Editor's Note: This column was co-authored by Heidi Huber, founder of Operation Opt Out Ohio.

Parents across the nation are in open revolt against the testing mania that has seized public schools under No Child Left Behind (NCLB) and the Common Core national standards. In some states, thousands of students - 200,000 in New York alone - are refusing the "mandatory" assessments. One would think the Washington politicos who are writing the NCLB reauthorization bill would take note of this widespread rebellion and would ease - or better still, eliminate - the federal testing requirements. But unlike the repentant thief who returns the loot, the federal government never willingly relinquishes power it has stolen from the states.

Senators Lamar Alexander (R-TN) and Patty Murray (D-WA) are collaborating on an NCLB rewrite dubbed the "Every Child Achieves Act" (ECAA). This bill maintains NCLB's requirement of administering annual assessments in English and math in grades 3 through 8 and once in high school. But ECAA doesn't ignore the "opt out" movement - in fact, it adds language that effectively encourages the states to lower the boom on noncompliant students and parents.

Under ECAA (as under NCLB), state assessments must "[m]easure the annual progress of not less than 95% of all students . . . ." But while NCLB applies this requirement only to the subset of low-income schools that receive federal Title I funding, ECAA extends the requirement to all schools by making it part of the mandatory state accountability system. If ECAA passes, expect USED to ramp up its threats against states that have too many opt-outs and thus fail in their commitment to ensure 95% participation.

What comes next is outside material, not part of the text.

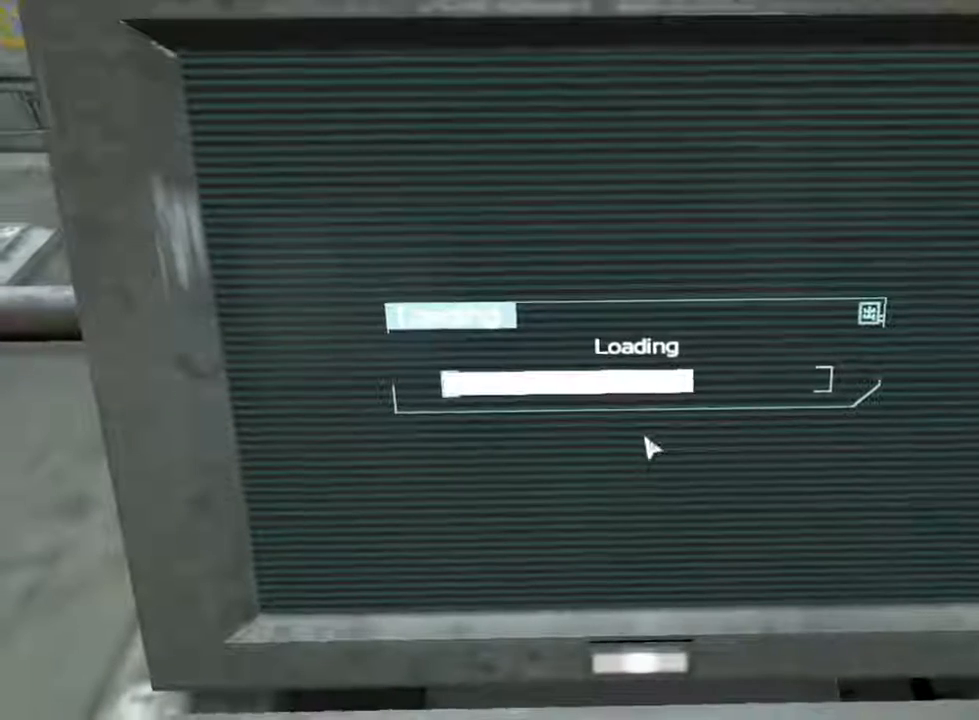
{"keys": [], "mouse": [], "events": []}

During recent debate on ECAA, an amendment was added that nominally protects the right to opt out of assessments: "Nothing in this part shall be construed as preempting a State or local law regarding the decision of a parent or guardian to not have the parent or guardian's child participate" in the federally mandated assessments. But this language wouldn't apply unless a state or locality has a law affirmatively protecting the right to opt out, which few do. And while this language could prohibit USED from punishing parents or students who choose to opt out, it would not appear to affect measures taken against states, districts, or schools. If the bill intends to protect the states against retaliatory measures from USED, it should say so. It doesn't.